━━━ Records for this exercise ━━━

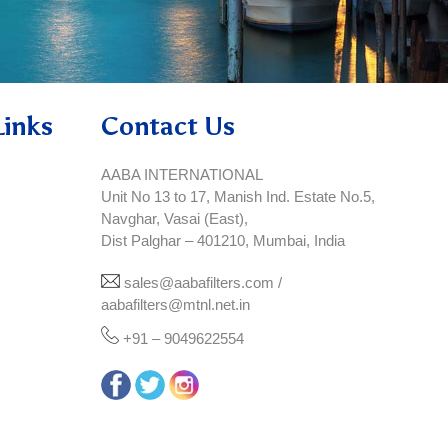
Links
Contact Us
AABA INTERNATIONAL
Unit No 13 to 17, Manish Ind. Estate No.5,
Navghar, Vasai (East),
Dist Palghar – 401210, Mumbai, India
sales@aabafilters.com /
aabafilters@mtnl.net.in
+91 – 9049622554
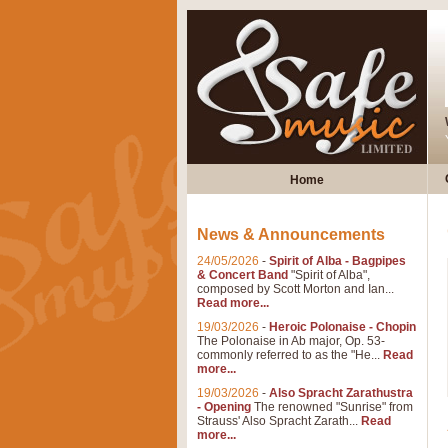
Home
News & Announcements
24/05/2026
-
Spirit of Alba - Bagpipes
& Concert Band
"Spirit of Alba",
composed by Scott Morton and Ian...
Read more...
19/03/2026
-
Heroic Polonaise - Chopin
The Polonaise in Ab major, Op. 53-
commonly referred to as the "He...
Read
more...
19/03/2026
-
Also Spracht Zarathustra
- Opening
The renowned "Sunrise" from
Strauss' Also Spracht Zarath...
Read
more...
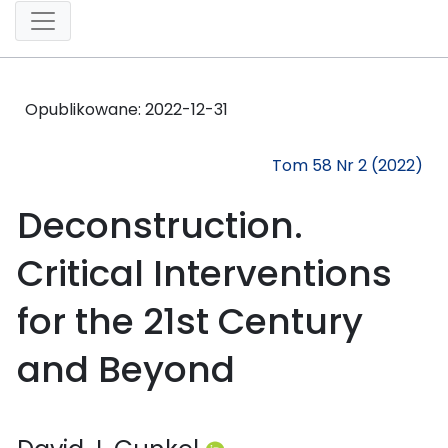
Opublikowane:
2022-12-31
Tom 58 Nr 2 (2022)
Deconstruction.
Critical Interventions
for the 21st Century
and Beyond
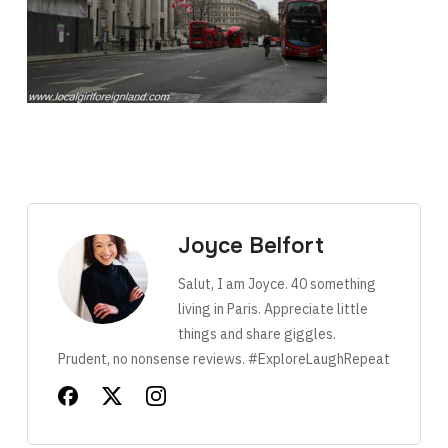
Joyce Belfort
Salut, I am Joyce. 40 something
living in Paris. Appreciate little
things and share giggles.
Prudent, no nonsense reviews. #ExploreLaughRepeat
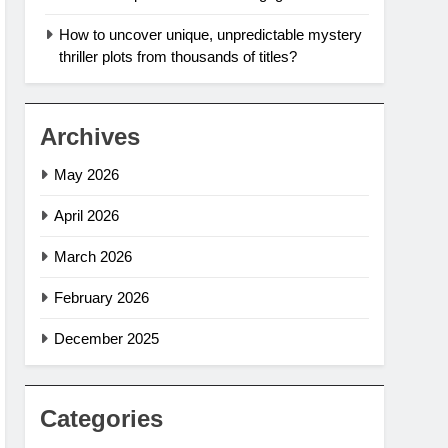
How to uncover unique, unpredictable mystery
thriller plots from thousands of titles?
Archives
May 2026
April 2026
March 2026
February 2026
December 2025
Categories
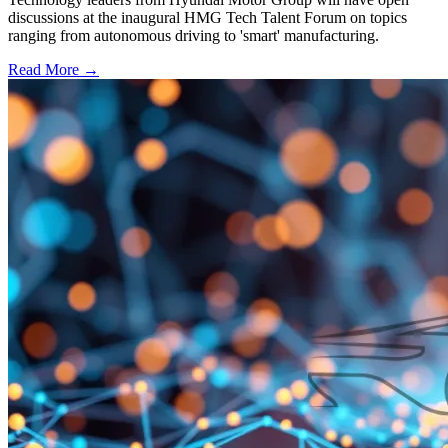
discussions at the inaugural HMG Tech Talent Forum on topics
ranging from autonomous driving to 'smart' manufacturing.
Read More →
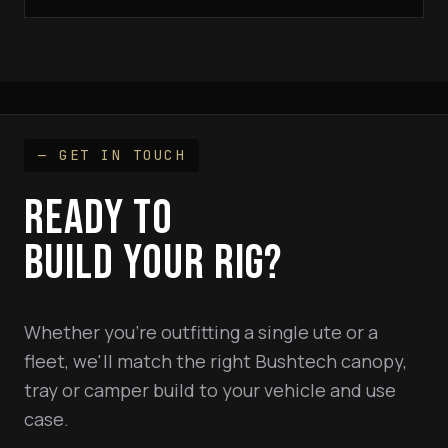
— GET IN TOUCH
READY TO
BUILD YOUR RIG?
Whether you're outfitting a single ute or a
fleet, we'll match the right Bushtech canopy,
tray or camper build to your vehicle and use
case.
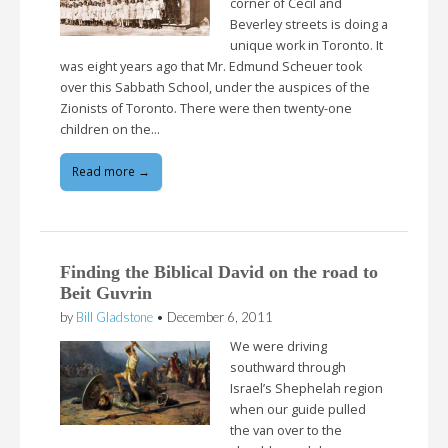
corner of Cecil and
Beverley streets is doing a
unique work in Toronto. It
was eight years ago that Mr. Edmund Scheuer took
over this Sabbath School, under the auspices of the
Zionists of Toronto. There were then twenty-one
children on the…
Read more →
Finding the Biblical David on the road to
Beit Guvrin
by
Bill Gladstone
•
December 6, 2011
We were driving
southward through
Israel’s Shephelah region
when our guide pulled
the van over to the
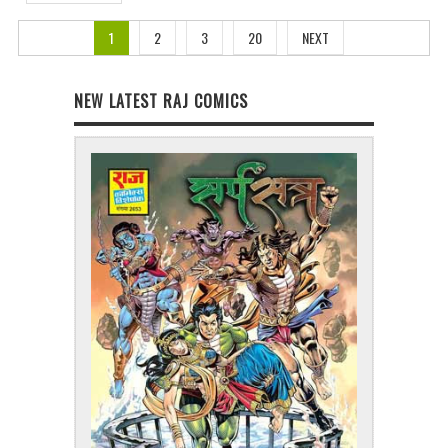
1
2
3
20
NEXT
NEW LATEST RAJ COMICS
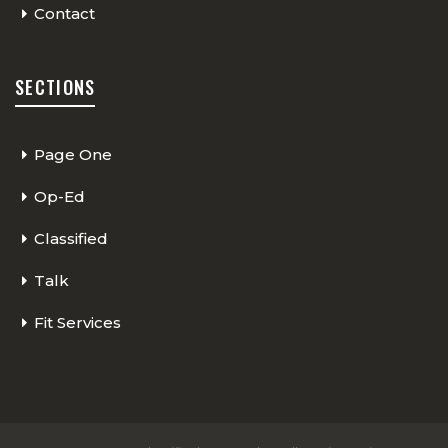
Contact
SECTIONS
Page One
Op-Ed
Classified
Talk
Fit Services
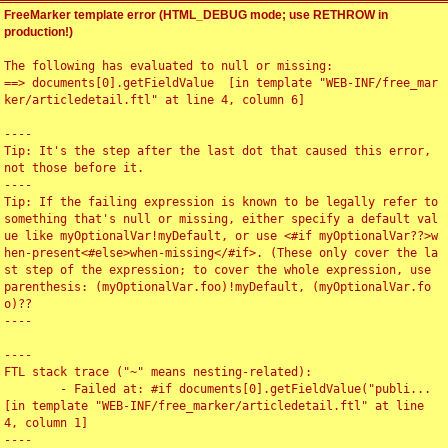
FreeMarker template error (HTML_DEBUG mode; use RETHROW in
production!)
The following has evaluated to null or missing:

==> documents[0].getFieldValue  [in template "WEB-INF/free_mar
ker/articledetail.ftl" at line 4, column 6]

----

Tip: It's the step after the last dot that caused this error, 
not those before it.

----

Tip: If the failing expression is known to be legally refer to 
something that's null or missing, either specify a default val
ue like myOptionalVar!myDefault, or use <#if myOptionalVar??>w
hen-present<#else>when-missing</#if>. (These only cover the la
st step of the expression; to cover the whole expression, use 
parenthesis: (myOptionalVar.foo)!myDefault, (myOptionalVar.fo
o)??

----

----

FTL stack trace ("~" means nesting-related):

	- Failed at: #if documents[0].getFieldValue("publi...  
[in template "WEB-INF/free_marker/articledetail.ftl" at line 
4, column 1]

----
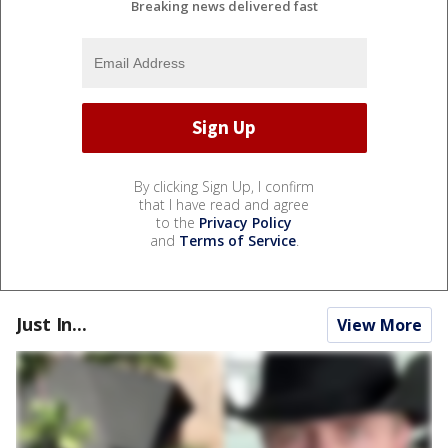
Breaking news delivered fast
By clicking Sign Up, I confirm
that I have read and agree
to the
Privacy Policy
and
Terms of Service
.
Just In...
View More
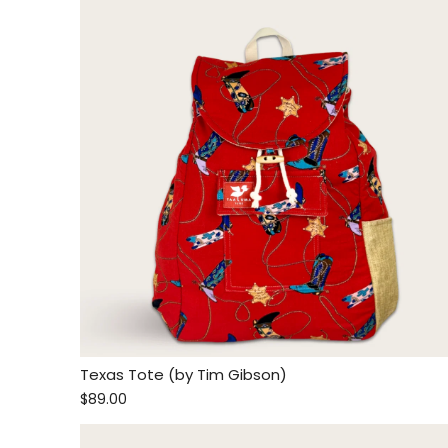
Texas Tote (by Tim Gibson)
$89.00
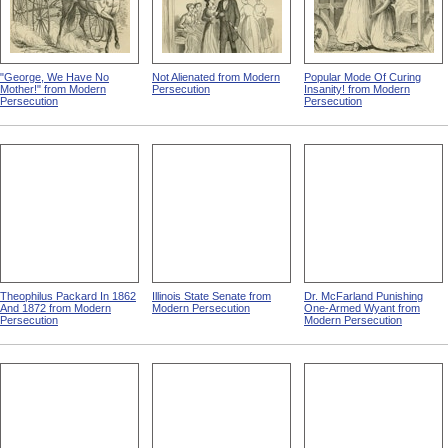
"George, We Have No
Not Alienated from Modern
Popular Mode Of Curing
Mother!" from Modern
Persecution
Insanity! from Modern
Persecution
Persecution
Theophilus Packard In 1862
Illinois State Senate from
Dr. McFarland Punishing
And 1872 from Modern
Modern Persecution
One-Armed Wyant from
Persecution
Modern Persecution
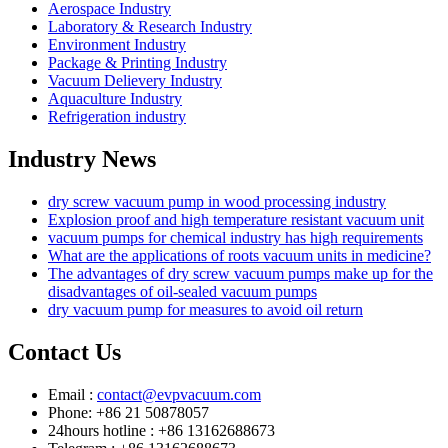
Aerospace Industry
Laboratory & Research Industry
Environment Industry
Package & Printing Industry
Vacuum Delievery Industry
Aquaculture Industry
Refrigeration industry
Industry News
dry screw vacuum pump in wood processing industry
Explosion proof and high temperature resistant vacuum unit
vacuum pumps for chemical industry has high requirements
What are the applications of roots vacuum units in medicine?
The advantages of dry screw vacuum pumps make up for the
disadvantages of oil-sealed vacuum pumps
dry vacuum pump for measures to avoid oil return
Contact Us
Email :
contact@evpvacuum.com
Phone: +86 21 50878057
24hours hotline : +86 13162688673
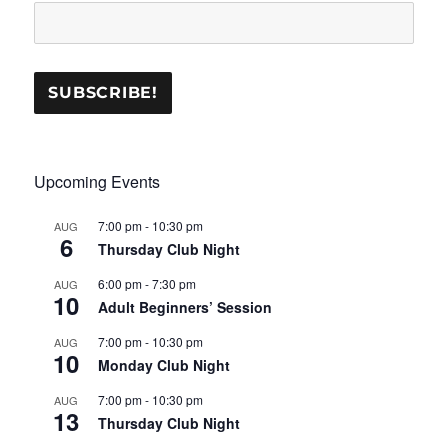
Upcoming Events
7:00 pm
-
10:30 pm
AUG
6
Thursday Club Night
6:00 pm
-
7:30 pm
AUG
10
Adult Beginners’ Session
7:00 pm
-
10:30 pm
AUG
10
Monday Club Night
7:00 pm
-
10:30 pm
AUG
13
Thursday Club Night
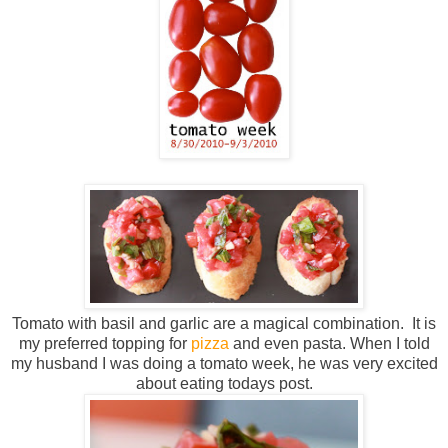
Tomato with basil and garlic are a magical combination. It is
my preferred topping for
pizza
and even pasta. When I told
my husband I was doing a tomato week, he was very excited
about eating todays post.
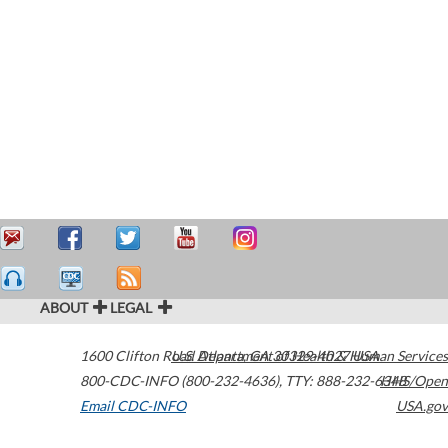
ABOUT
LEGAL
1600 Clifton Road
U.S. Department of Health & Human Services
Atlanta
,
GA
30329-4027
USA
800-CDC-INFO (800-232-4636)
,
TTY: 888-232-6348
HHS/Open
Email CDC-INFO
USA.gov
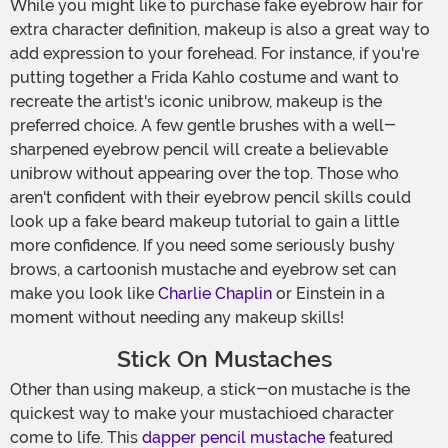
While you might like to purchase fake eyebrow hair for
extra character definition, makeup is also a great way to
add expression to your forehead. For instance, if you're
putting together a Frida Kahlo costume and want to
recreate the artist's iconic unibrow, makeup is the
preferred choice. A few gentle brushes with a well-
sharpened eyebrow pencil will create a believable
unibrow without appearing over the top. Those who
aren't confident with their eyebrow pencil skills could
look up a fake beard makeup tutorial to gain a little
more confidence. If you need some seriously bushy
brows, a cartoonish mustache and eyebrow set can
make you look like
Charlie Chaplin
or Einstein in a
moment without needing any makeup skills!
Stick On Mustaches
Other than using makeup, a stick-on mustache is the
quickest way to make your mustachioed character
come to life. This
dapper pencil mustache
featured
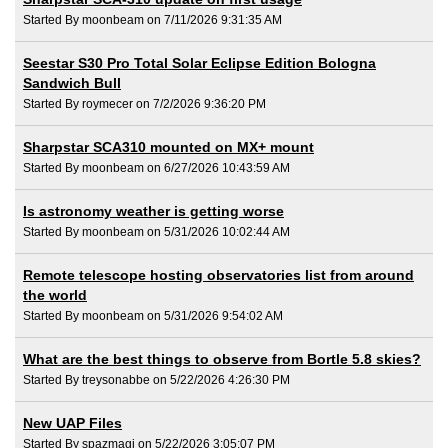
Started By moonbeam on 7/11/2026 9:31:35 AM
Seestar S30 Pro Total Solar Eclipse Edition Bologna
Sandwich Bull
Started By roymecer on 7/2/2026 9:36:20 PM
Sharpstar SCA310 mounted on MX+ mount
Started By moonbeam on 6/27/2026 10:43:59 AM
Is astronomy weather is getting worse
Started By moonbeam on 5/31/2026 10:02:44 AM
Remote telescope hosting observatories list from around
the world
Started By moonbeam on 5/31/2026 9:54:02 AM
What are the best things to observe from Bortle 5.8 skies?
Started By treysonabbe on 5/22/2026 4:26:30 PM
New UAP Files
Started By spazmagi on 5/22/2026 3:05:07 PM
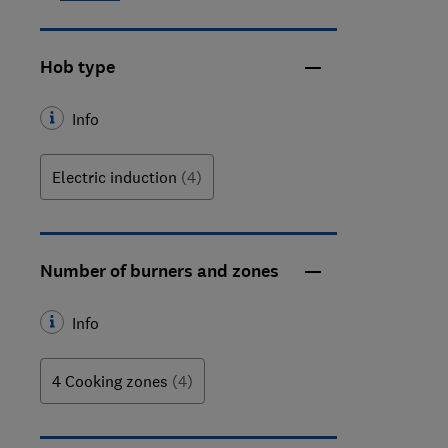
Hob type
Info
Electric induction
(4)
Number of burners and zones
Info
4 Cooking zones
(4)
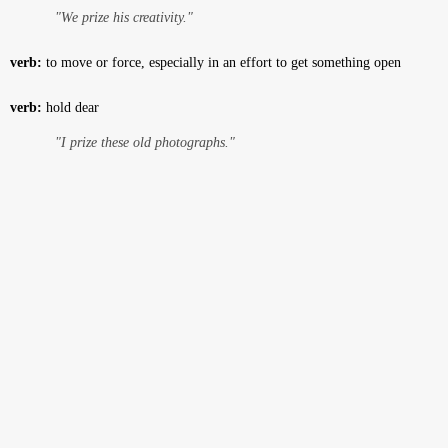
"We prize his creativity."
verb:
to move or force, especially in an effort to get something open
verb:
hold dear
"I prize these old photographs."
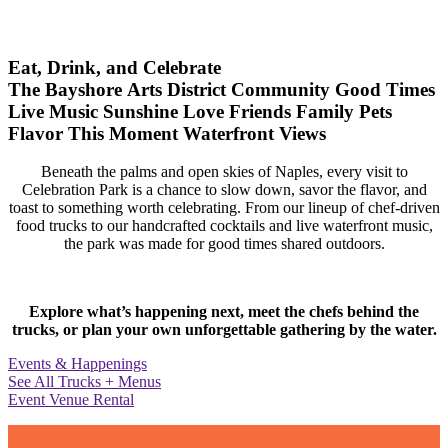
Eat, Drink, and Celebrate
The Bayshore Arts District
Community
Good Times
Live Music
Sunshine
Love
Friends
Family
Pets
Flavor
This Moment
Waterfront Views
Beneath the palms and open skies of Naples, every visit to
Celebration Park is a chance to slow down, savor the flavor, and
toast to something worth celebrating. From our lineup of chef-driven
food trucks to our handcrafted cocktails and live waterfront music,
the park was made for good times shared outdoors.
Explore what’s happening next, meet the chefs behind the
trucks, or plan your own unforgettable gathering by the water.
Events & Happenings
See All Trucks + Menus
Event Venue Rental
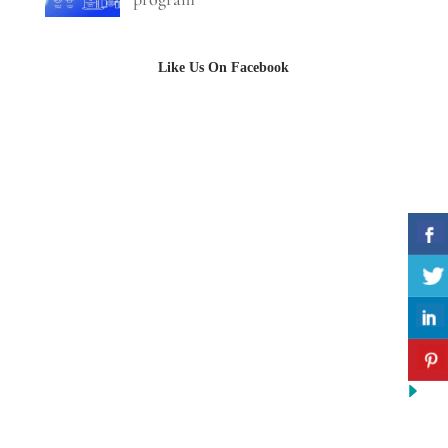
Like Us On Facebook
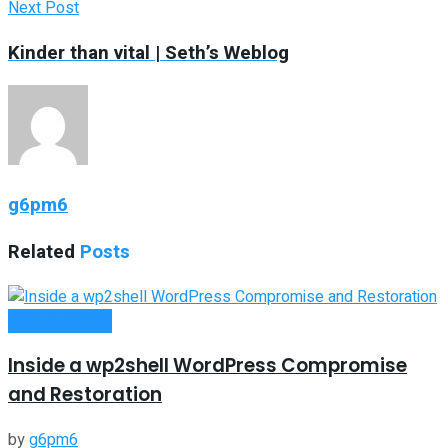
Next Post
Kinder than vital | Seth’s Weblog
g6pm6
Related
Posts
Oline Business
Inside a wp2shell WordPress Compromise
and Restoration
by
g6pm6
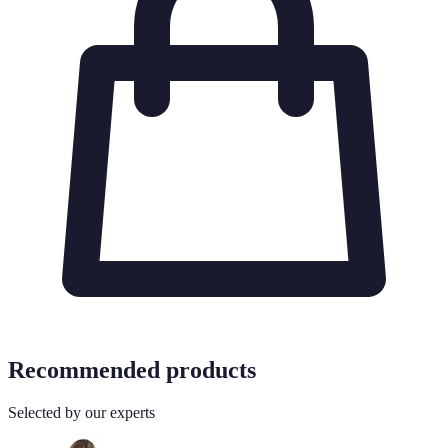
Recommended products
Selected by our experts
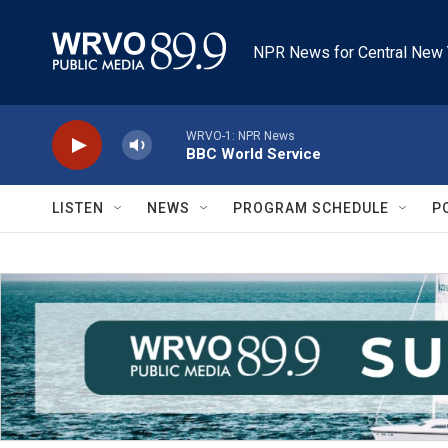
Skip to main content
NPR News for Central New 
WRVO-1: NPR News
BBC World Service
LISTEN
NEWS
PROGRAM SCHEDULE
P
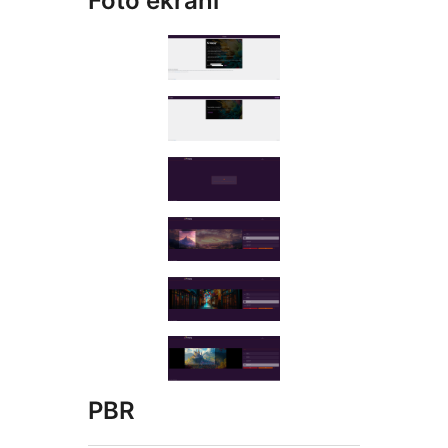
Foto ekrani
PBR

━━━

▶ [Problem]
Working through the entries above, copy every line in which "than" is found.

▶ [Result below]
Other than using makeup, a stick-on mustache is the
Kinder than vital | Seth’s Weblog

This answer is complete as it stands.